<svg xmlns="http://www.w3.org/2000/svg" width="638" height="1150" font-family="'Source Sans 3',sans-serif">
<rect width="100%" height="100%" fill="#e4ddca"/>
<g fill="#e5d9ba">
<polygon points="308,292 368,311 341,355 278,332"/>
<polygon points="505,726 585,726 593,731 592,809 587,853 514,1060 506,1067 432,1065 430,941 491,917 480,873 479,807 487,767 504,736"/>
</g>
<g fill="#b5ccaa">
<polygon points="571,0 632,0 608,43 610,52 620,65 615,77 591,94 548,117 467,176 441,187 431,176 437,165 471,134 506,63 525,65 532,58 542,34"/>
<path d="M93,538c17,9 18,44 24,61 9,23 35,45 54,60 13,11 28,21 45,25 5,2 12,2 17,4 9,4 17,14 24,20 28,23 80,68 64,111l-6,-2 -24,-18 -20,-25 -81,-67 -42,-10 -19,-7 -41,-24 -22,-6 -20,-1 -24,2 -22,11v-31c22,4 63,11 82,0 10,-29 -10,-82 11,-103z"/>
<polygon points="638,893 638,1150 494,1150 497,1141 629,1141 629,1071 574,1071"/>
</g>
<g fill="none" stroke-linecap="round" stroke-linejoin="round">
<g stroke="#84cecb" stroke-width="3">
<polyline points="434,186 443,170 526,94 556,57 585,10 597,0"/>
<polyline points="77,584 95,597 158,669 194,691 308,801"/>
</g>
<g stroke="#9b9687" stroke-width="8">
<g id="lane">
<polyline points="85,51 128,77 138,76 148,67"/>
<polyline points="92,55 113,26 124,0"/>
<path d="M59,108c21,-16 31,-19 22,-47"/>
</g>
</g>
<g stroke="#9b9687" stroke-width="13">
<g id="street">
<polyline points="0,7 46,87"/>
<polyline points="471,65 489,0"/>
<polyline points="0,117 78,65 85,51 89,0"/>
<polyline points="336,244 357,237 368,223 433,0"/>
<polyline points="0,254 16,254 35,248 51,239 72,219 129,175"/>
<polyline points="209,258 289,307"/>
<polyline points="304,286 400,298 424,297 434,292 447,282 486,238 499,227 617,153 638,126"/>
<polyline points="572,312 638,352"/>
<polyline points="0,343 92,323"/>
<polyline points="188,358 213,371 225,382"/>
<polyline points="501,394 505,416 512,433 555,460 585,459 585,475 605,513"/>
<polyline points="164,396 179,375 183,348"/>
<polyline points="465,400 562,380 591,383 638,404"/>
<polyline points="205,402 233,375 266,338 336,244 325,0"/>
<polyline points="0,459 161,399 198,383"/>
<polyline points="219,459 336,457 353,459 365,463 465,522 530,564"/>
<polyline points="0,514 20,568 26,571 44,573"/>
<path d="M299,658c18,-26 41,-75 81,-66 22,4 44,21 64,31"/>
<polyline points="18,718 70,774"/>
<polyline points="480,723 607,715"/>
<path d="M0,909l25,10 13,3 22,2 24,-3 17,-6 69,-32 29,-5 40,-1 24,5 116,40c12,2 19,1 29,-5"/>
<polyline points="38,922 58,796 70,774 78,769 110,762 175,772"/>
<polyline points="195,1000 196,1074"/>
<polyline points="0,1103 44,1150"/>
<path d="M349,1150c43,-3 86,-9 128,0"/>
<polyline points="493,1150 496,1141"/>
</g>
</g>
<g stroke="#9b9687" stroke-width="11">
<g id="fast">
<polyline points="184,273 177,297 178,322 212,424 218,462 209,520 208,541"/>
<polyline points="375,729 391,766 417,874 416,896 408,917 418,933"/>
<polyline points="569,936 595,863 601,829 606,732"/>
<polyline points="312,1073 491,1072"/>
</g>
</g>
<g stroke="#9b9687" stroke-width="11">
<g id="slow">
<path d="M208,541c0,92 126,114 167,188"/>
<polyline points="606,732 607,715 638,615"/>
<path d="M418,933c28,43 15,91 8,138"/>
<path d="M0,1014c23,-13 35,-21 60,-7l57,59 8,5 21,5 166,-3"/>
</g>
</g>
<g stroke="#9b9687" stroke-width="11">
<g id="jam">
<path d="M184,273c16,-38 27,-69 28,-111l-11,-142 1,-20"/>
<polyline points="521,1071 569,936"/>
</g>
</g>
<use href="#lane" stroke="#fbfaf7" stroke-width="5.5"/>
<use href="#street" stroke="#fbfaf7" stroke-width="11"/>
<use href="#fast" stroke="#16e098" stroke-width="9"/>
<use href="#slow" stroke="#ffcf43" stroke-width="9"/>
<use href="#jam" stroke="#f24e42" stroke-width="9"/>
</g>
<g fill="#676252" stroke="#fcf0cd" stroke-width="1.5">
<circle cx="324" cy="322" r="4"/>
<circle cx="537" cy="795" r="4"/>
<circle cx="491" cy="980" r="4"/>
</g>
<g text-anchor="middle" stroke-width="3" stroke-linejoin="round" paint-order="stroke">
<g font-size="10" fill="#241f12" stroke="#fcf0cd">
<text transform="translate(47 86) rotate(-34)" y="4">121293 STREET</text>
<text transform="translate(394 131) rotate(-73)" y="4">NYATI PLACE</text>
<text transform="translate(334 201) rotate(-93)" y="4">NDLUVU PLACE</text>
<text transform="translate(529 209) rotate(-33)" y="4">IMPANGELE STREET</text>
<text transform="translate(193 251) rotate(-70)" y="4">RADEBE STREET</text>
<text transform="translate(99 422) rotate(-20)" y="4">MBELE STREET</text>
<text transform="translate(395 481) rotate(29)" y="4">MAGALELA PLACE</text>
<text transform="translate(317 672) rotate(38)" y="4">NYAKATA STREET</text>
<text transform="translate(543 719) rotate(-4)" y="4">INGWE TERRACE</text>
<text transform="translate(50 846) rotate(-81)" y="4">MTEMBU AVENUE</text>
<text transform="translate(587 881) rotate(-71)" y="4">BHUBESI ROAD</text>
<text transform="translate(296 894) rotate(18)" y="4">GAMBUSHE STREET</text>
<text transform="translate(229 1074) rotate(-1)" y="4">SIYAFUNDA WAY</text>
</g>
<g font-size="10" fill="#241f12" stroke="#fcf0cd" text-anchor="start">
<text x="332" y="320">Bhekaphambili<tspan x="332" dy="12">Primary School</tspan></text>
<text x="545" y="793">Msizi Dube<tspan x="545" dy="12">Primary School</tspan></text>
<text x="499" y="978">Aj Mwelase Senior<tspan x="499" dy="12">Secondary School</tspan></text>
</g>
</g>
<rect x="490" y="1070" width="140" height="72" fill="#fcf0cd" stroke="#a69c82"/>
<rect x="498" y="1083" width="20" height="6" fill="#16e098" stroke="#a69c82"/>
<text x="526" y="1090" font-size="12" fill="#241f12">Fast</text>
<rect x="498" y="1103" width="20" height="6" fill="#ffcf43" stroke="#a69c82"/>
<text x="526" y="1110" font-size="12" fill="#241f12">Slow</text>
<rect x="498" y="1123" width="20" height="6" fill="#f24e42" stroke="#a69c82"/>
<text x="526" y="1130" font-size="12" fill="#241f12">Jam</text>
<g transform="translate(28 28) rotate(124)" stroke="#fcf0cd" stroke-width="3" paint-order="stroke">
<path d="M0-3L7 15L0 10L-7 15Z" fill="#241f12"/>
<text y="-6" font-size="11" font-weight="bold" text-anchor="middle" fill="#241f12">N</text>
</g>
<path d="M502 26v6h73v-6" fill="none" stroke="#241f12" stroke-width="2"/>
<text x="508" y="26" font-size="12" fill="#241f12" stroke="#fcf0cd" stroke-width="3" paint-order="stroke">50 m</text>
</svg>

* * * * * * *

Directions: Your response must consist of all the records, retyped exactly.

Response for this exercise:
<svg xmlns="http://www.w3.org/2000/svg" width="638" height="1150" font-family="'Source Sans 3',sans-serif">
<rect width="100%" height="100%" fill="#e4ddca"/>
<g fill="#e5d9ba">
<polygon points="308,292 368,311 341,355 278,332"/>
<polygon points="505,726 585,726 593,731 592,809 587,853 514,1060 506,1067 432,1065 430,941 491,917 480,873 479,807 487,767 504,736"/>
</g>
<g fill="#b5ccaa">
<polygon points="571,0 632,0 608,43 610,52 620,65 615,77 591,94 548,117 467,176 441,187 431,176 437,165 471,134 506,63 525,65 532,58 542,34"/>
<path d="M93,538c17,9 18,44 24,61 9,23 35,45 54,60 13,11 28,21 45,25 5,2 12,2 17,4 9,4 17,14 24,20 28,23 80,68 64,111l-6,-2 -24,-18 -20,-25 -81,-67 -42,-10 -19,-7 -41,-24 -22,-6 -20,-1 -24,2 -22,11v-31c22,4 63,11 82,0 10,-29 -10,-82 11,-103z"/>
<polygon points="638,893 638,1150 494,1150 497,1141 629,1141 629,1071 574,1071"/>
</g>
<g fill="none" stroke-linecap="round" stroke-linejoin="round">
<g stroke="#84cecb" stroke-width="3">
<polyline points="434,186 443,170 526,94 556,57 585,10 597,0"/>
<polyline points="77,584 95,597 158,669 194,691 308,801"/>
</g>
<g stroke="#9b9687" stroke-width="8">
<g id="lane">
<polyline points="85,51 128,77 138,76 148,67"/>
<polyline points="92,55 113,26 124,0"/>
<path d="M59,108c21,-16 31,-19 22,-47"/>
</g>
</g>
<g stroke="#9b9687" stroke-width="13">
<g id="street">
<polyline points="0,7 46,87"/>
<polyline points="471,65 489,0"/>
<polyline points="0,117 78,65 85,51 89,0"/>
<polyline points="336,244 357,237 368,223 433,0"/>
<polyline points="0,254 16,254 35,248 51,239 72,219 129,175"/>
<polyline points="209,258 289,307"/>
<polyline points="304,286 400,298 424,297 434,292 447,282 486,238 499,227 617,153 638,126"/>
<polyline points="572,312 638,352"/>
<polyline points="0,343 92,323"/>
<polyline points="188,358 213,371 225,382"/>
<polyline points="501,394 505,416 512,433 555,460 585,459 585,475 605,513"/>
<polyline points="164,396 179,375 183,348"/>
<polyline points="465,400 562,380 591,383 638,404"/>
<polyline points="205,402 233,375 266,338 336,244 325,0"/>
<polyline points="0,459 161,399 198,383"/>
<polyline points="219,459 336,457 353,459 365,463 465,522 530,564"/>
<polyline points="0,514 20,568 26,571 44,573"/>
<path d="M299,658c18,-26 41,-75 81,-66 22,4 44,21 64,31"/>
<polyline points="18,718 70,774"/>
<polyline points="480,723 607,715"/>
<path d="M0,909l25,10 13,3 22,2 24,-3 17,-6 69,-32 29,-5 40,-1 24,5 116,40c12,2 19,1 29,-5"/>
<polyline points="38,922 58,796 70,774 78,769 110,762 175,772"/>
<polyline points="195,1000 196,1074"/>
<polyline points="0,1103 44,1150"/>
<path d="M349,1150c43,-3 86,-9 128,0"/>
<polyline points="493,1150 496,1141"/>
</g>
</g>
<g stroke="#9b9687" stroke-width="11">
<g id="fast">
<polyline points="184,273 177,297 178,322 212,424 218,462 209,520 208,541"/>
<polyline points="375,729 391,766 417,874 416,896 408,917 418,933"/>
<polyline points="569,936 595,863 601,829 606,732"/>
<polyline points="312,1073 491,1072"/>
</g>
</g>
<g stroke="#9b9687" stroke-width="11">
<g id="slow">
<path d="M208,541c0,92 126,114 167,188"/>
<polyline points="606,732 607,715 638,615"/>
<path d="M418,933c28,43 15,91 8,138"/>
<path d="M0,1014c23,-13 35,-21 60,-7l57,59 8,5 21,5 166,-3"/>
</g>
</g>
<g stroke="#9b9687" stroke-width="11">
<g id="jam">
<path d="M184,273c16,-38 27,-69 28,-111l-11,-142 1,-20"/>
<polyline points="521,1071 569,936"/>
</g>
</g>
<use href="#lane" stroke="#fbfaf7" stroke-width="5.5"/>
<use href="#street" stroke="#fbfaf7" stroke-width="11"/>
<use href="#fast" stroke="#16e098" stroke-width="9"/>
<use href="#slow" stroke="#ffcf43" stroke-width="9"/>
<use href="#jam" stroke="#f24e42" stroke-width="9"/>
</g>
<g fill="#676252" stroke="#fcf0cd" stroke-width="1.5">
<circle cx="324" cy="322" r="4"/>
<circle cx="537" cy="795" r="4"/>
<circle cx="491" cy="980" r="4"/>
</g>
<g text-anchor="middle" stroke-width="3" stroke-linejoin="round" paint-order="stroke">
<g font-size="10" fill="#241f12" stroke="#fcf0cd">
<text transform="translate(47 86) rotate(-34)" y="4">121293 STREET</text>
<text transform="translate(394 131) rotate(-73)" y="4">NYATI PLACE</text>
<text transform="translate(334 201) rotate(-93)" y="4">NDLUVU PLACE</text>
<text transform="translate(529 209) rotate(-33)" y="4">IMPANGELE STREET</text>
<text transform="translate(193 251) rotate(-70)" y="4">RADEBE STREET</text>
<text transform="translate(99 422) rotate(-20)" y="4">MBELE STREET</text>
<text transform="translate(395 481) rotate(29)" y="4">MAGALELA PLACE</text>
<text transform="translate(317 672) rotate(38)" y="4">NYAKATA STREET</text>
<text transform="translate(543 719) rotate(-4)" y="4">INGWE TERRACE</text>
<text transform="translate(50 846) rotate(-81)" y="4">MTEMBU AVENUE</text>
<text transform="translate(587 881) rotate(-71)" y="4">BHUBESI ROAD</text>
<text transform="translate(296 894) rotate(18)" y="4">GAMBUSHE STREET</text>
<text transform="translate(229 1074) rotate(-1)" y="4">SIYAFUNDA WAY</text>
</g>
<g font-size="10" fill="#241f12" stroke="#fcf0cd" text-anchor="start">
<text x="332" y="320">Bhekaphambili<tspan x="332" dy="12">Primary School</tspan></text>
<text x="545" y="793">Msizi Dube<tspan x="545" dy="12">Primary School</tspan></text>
<text x="499" y="978">Aj Mwelase Senior<tspan x="499" dy="12">Secondary School</tspan></text>
</g>
</g>
<rect x="490" y="1070" width="140" height="72" fill="#fcf0cd" stroke="#a69c82"/>
<rect x="498" y="1083" width="20" height="6" fill="#16e098" stroke="#a69c82"/>
<text x="526" y="1090" font-size="12" fill="#241f12">Fast</text>
<rect x="498" y="1103" width="20" height="6" fill="#ffcf43" stroke="#a69c82"/>
<text x="526" y="1110" font-size="12" fill="#241f12">Slow</text>
<rect x="498" y="1123" width="20" height="6" fill="#f24e42" stroke="#a69c82"/>
<text x="526" y="1130" font-size="12" fill="#241f12">Jam</text>
<g transform="translate(28 28) rotate(124)" stroke="#fcf0cd" stroke-width="3" paint-order="stroke">
<path d="M0-3L7 15L0 10L-7 15Z" fill="#241f12"/>
<text y="-6" font-size="11" font-weight="bold" text-anchor="middle" fill="#241f12">N</text>
</g>
<path d="M502 26v6h73v-6" fill="none" stroke="#241f12" stroke-width="2"/>
<text x="508" y="26" font-size="12" fill="#241f12" stroke="#fcf0cd" stroke-width="3" paint-order="stroke">50 m</text>
</svg>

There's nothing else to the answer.